The work was a present for Arrieta. It was painted in gratitude for the gift of life, not as a memento mori. It is uncertain how long the painting remained in Arrieta's possession. In 1820 he traveled to Africa to study bubonic plague, and it is probable that the painting remained in Spain. By 1860, when exhibited in Madrid, it was in the collection of Mr Martinez of Madrid. Later the painting was recorded in various private collections in Paris before being acquired by the Minneapolis Institute of Art.[7]

References

  1. Foy J. L. The Deafness and Madness of Goya: Conscious and Unconscious Expressive Art. Vol 3. Basel: Karger, 1971. (Cited in M.P. Park and R.H.R. Park, "The Fine Art of Patient-Doctor Relationships." BMJ 329 (2004): p. 1,475, and notes 1, 2.)

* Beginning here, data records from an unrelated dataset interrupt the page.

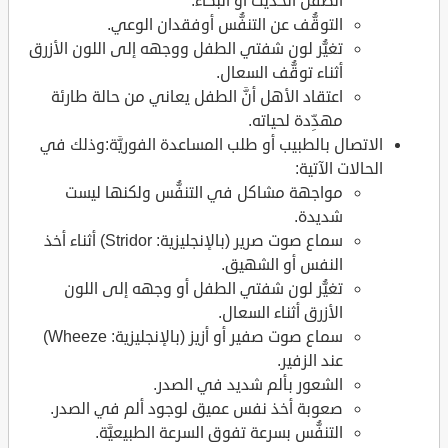
الطفل الحديث أو البكاء.
التوقُّف عن التنفُّس أوفقدان الوعي.
تغيُّر لون شفتي الطفل ووجهه إلى اللون الأزرق
أثناء توقُّف السعال.
اعتقاد الأهل أنَّ الطفل يعاني من حالة طارئة
مهدِّدة لحياته.
الاتصال بالطبيب أو طلب المساعدة الفوريَّة:وذلك في
الحالات الآتية:
مواجهة مشاكل في التنفُّس ولكنها ليست
شديدة.
سماع صوت صرير (بالإنجليزية: Stridor) أثناء أخذ
النفس أو الشهيق.
تغيُّر لون شفتي الطفل أو وجهه إلى اللون
الأزرق أثناء السعال.
سماع صوت صفير أو أزيز (بالإنجليزية: Wheeze)
عند الزفير.
الشعور بألم شديد في الصدر.
صعوبة أخذ نفس عميق لوجود ألم في الصدر.
التنفُّس بسرعة تفوق السرعة الطبيعيَّة.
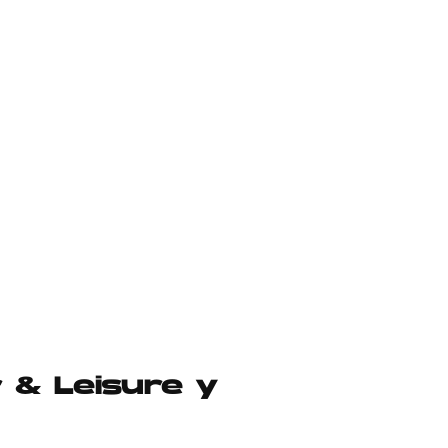
 & Leisure y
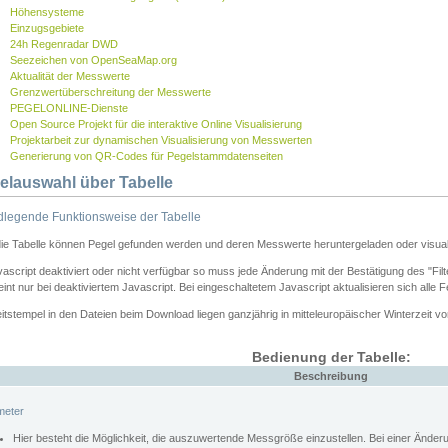
Höhensysteme
Einzugsgebiete
24h Regenradar DWD
Seezeichen von OpenSeaMap.org
Aktualität der Messwerte
Grenzwertüberschreitung der Messwerte
PEGELONLINE-Dienste
Open Source Projekt für die interaktive Online Visualisierung
Projektarbeit zur dynamischen Visualisierung von Messwerten
Generierung von QR-Codes für Pegelstammdatenseiten
elauswahl über Tabelle
legende Funktionsweise der Tabelle
die Tabelle können Pegel gefunden werden und deren Messwerte heruntergeladen oder visuali
vascript deaktiviert oder nicht verfügbar so muss jede Änderung mit der Bestätigung des "Filt
int nur bei deaktiviertem Javascript. Bei eingeschaltetem Javascript aktualisieren sich alle 
itstempel in den Dateien beim Download liegen ganzjährig in mitteleuropäischer Winterzeit vo
Bedienung der Tabelle:
Beschreibung
meter
Hier besteht die Möglichkeit, die auszuwertende Messgröße einzustellen. Bei einer Ände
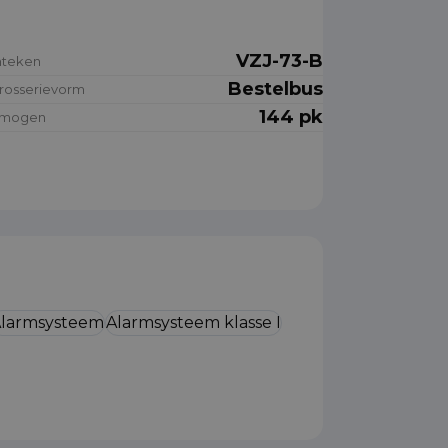
VZJ-73-B
nteken
Bestelbus
rosserievorm
144 pk
rmogen
larmsysteem
Alarmsysteem klasse I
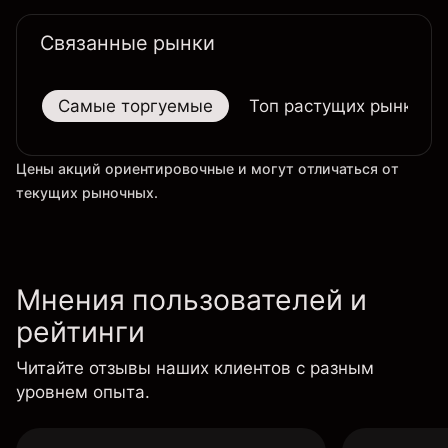
таймфрейме.
Связанные рынки
Самые торгуемые
Топ растущих рынков
Цены акций ориентировочные и могут отличаться от
текущих рыночных.
Мнения пользователей и
рейтинги
Читайте отзывы наших клиентов с разным
уровнем опыта.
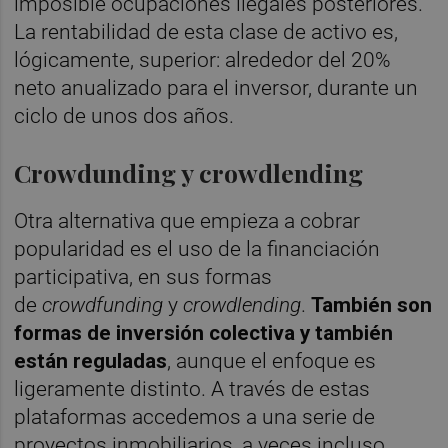
imposible ocupaciones ilegales posteriores.
La rentabilidad de esta clase de activo es,
lógicamente, superior: alrededor del 20%
neto anualizado para el inversor, durante un
ciclo de unos dos años.
Crowdunding y crowdlending
Otra alternativa que empieza a cobrar
popularidad es el uso de la financiación
participativa, en sus formas
de
crowdfunding
y
crowdlending
.
También son
formas de inversión colectiva y también
están reguladas
, aunque el enfoque es
ligeramente distinto. A través de estas
plataformas accedemos a una serie de
proyectos inmobiliarios, a veces incluso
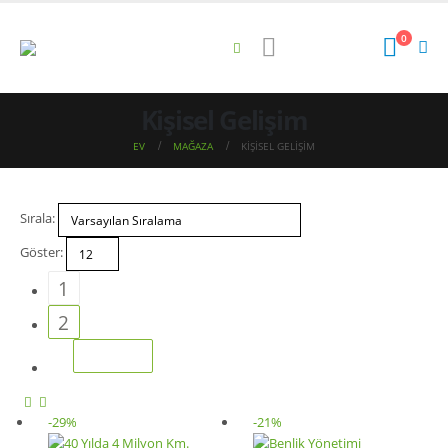
0
Kişisel Gelişim
EV
MAĞAZA
KIŞISEL GELIŞIM
Sırala:
Göster:
1
2
-29%
-21%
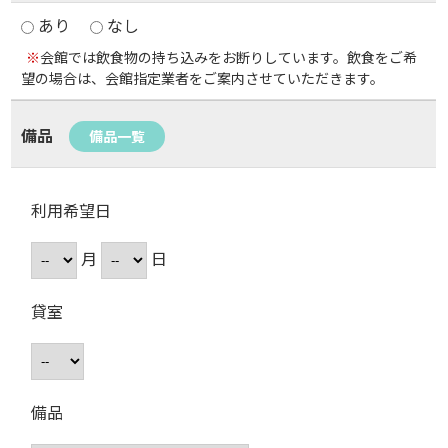
あり
なし
※
会館では飲食物の持ち込みをお断りしています。飲食をご希
望の場合は、会館指定業者をご案内させていただきます。
備品
備品一覧
利用希望日
月
日
貸室
備品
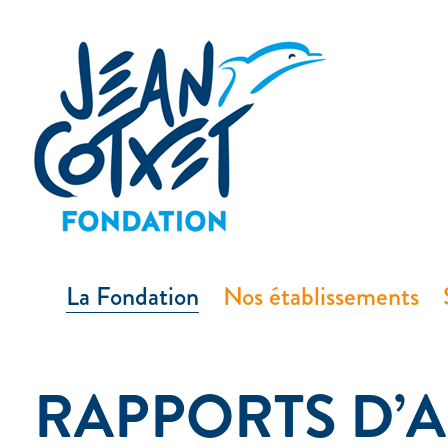
principal
La Fondation
Nos établissements
RAPPORTS D’A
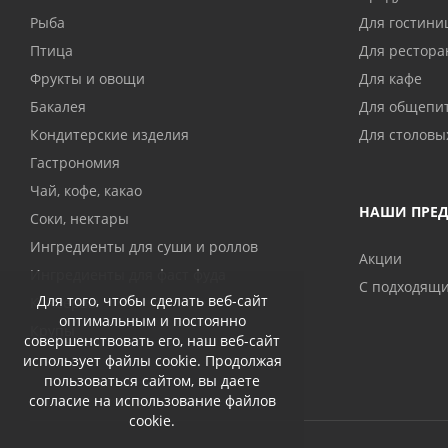
Рыба
Для гостини
Птица
Для рестора
Фрукты и овощи
Для кафе
Бакалея
Для общепи
Кондитерские изделия
Для столовы
Гастрономия
Чай, кофе, какао
НАШИ ПРЕ
Соки, нектары
Ингредиенты для суши и роллов
Акции
Ингредиенты для фаст фуда
С подходящ
Для того, чтобы сделать веб-сайт
Консервы
оптимальным и постоянно
Крупы
совершенствовать его, наш веб-сайт
использует файлы cookie. Продолжая
пользоваться сайтом, вы даете
согласие на использование файлов
cookie.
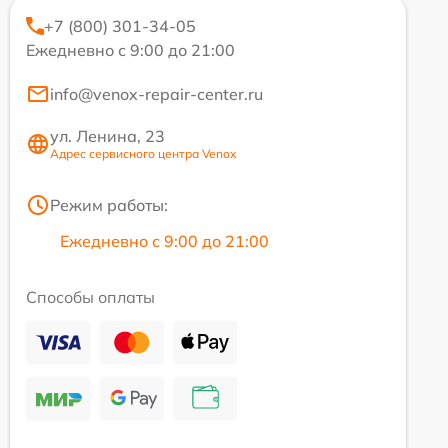
+7 (800) 301-34-05
Ежедневно с 9:00 до 21:00
info@venox-repair-center.ru
ул. Ленина, 23
Адрес сервисного центра Venox
Режим работы:
Ежедневно с 9:00 до 21:00
Способы оплаты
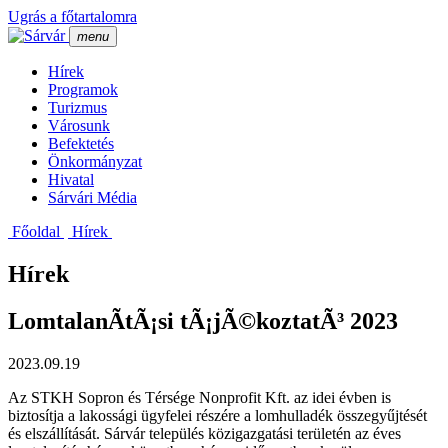
Ugrás a főtartalomra
menu
Hí­rek
Programok
Turizmus
Városunk
Befektetés
Önkormányzat
Hivatal
Sárvári Média
Főoldal
Hí­rek
Hírek
LomtalanÃ­tÃ¡si tÃ¡jÃ©koztatÃ³ 2023
2023.09.19
Az STKH Sopron és Térsége Nonprofit Kft. az idei évben is
biztosítja a lakossági ügyfelei részére a lomhulladék összegyűjtését
és elszállítását. Sárvár település közigazgatási területén az éves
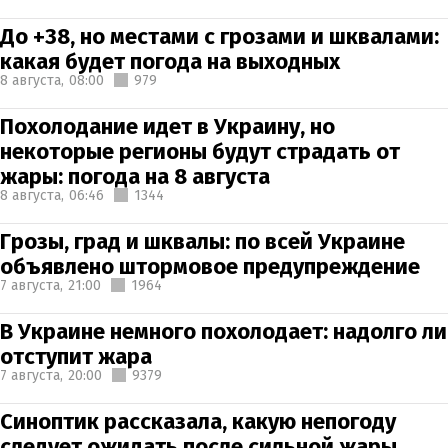
До +38, но местами с грозами и шквалами:
какая будет погода на выходных
8 августа,
08:00
979
Похолодание идет в Украину, но
некоторые регионы будут страдать от
жары: погода на 8 августа
8 августа,
06:46
1344
Грозы, град и шквалы: по всей Украине
объявлено штормовое предупреждение
7 августа,
21:00
1964
В Украине немного похолодает: надолго ли
отступит жара
7 августа,
20:00
9379
Синоптик рассказала, какую непогоду
следует ожидать после сильной жары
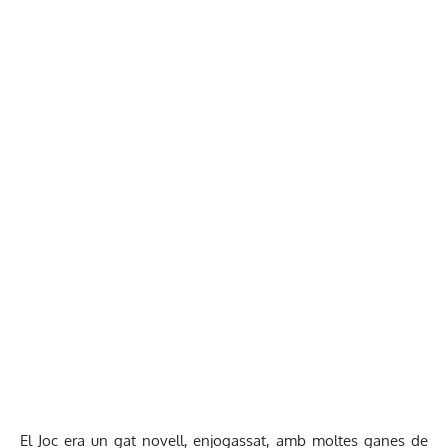
El Joc era un gat novell, enjogassat, amb moltes ganes de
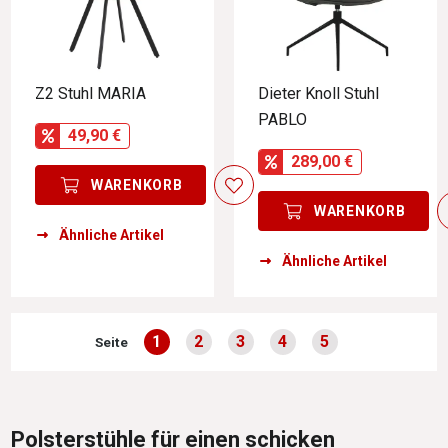
Z2 Stuhl MARIA
Dieter Knoll Stuhl
PABLO
49,90 €
289,00 €
WARENKORB
WARENKORB
Ähnliche Artikel
Ähnliche Artikel
1
2
3
4
5
Seite
Seite
Seite
Seite
Seite
Seite
Polsterstühle für einen schicken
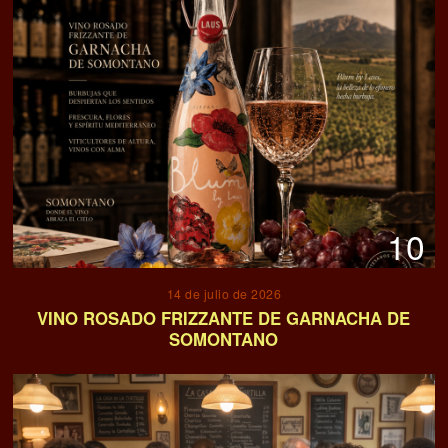
10
14 de julio de 2026
VINO ROSADO FRIZZANTE DE GARNACHA DE
SOMONTANO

  2. Cawthorne, Terrance. "Goya's Illness." Proc Roy Soc Med 55 (March 1962): 213–217.
  3. Cawthorne Terrance. "Goya's Illness." Proc Roy Soc Med 55 (March 1962): 213-217.
  4. Licht, Fred. Goya--The Origins of the Modern Temper in Art. New York: Harper and Row, 1983.
  5. Hughes, Robert (2003). Goya. New York: Knopf. pp. 373. ISBN 0394580281.
  6. McEwan, John. John Bellany. Edinburgh and London: Mainstream Publishing, 1994.
  7. McEwan John. John Bellany. Edinburgh and London: Mainstream Publishing, 1994.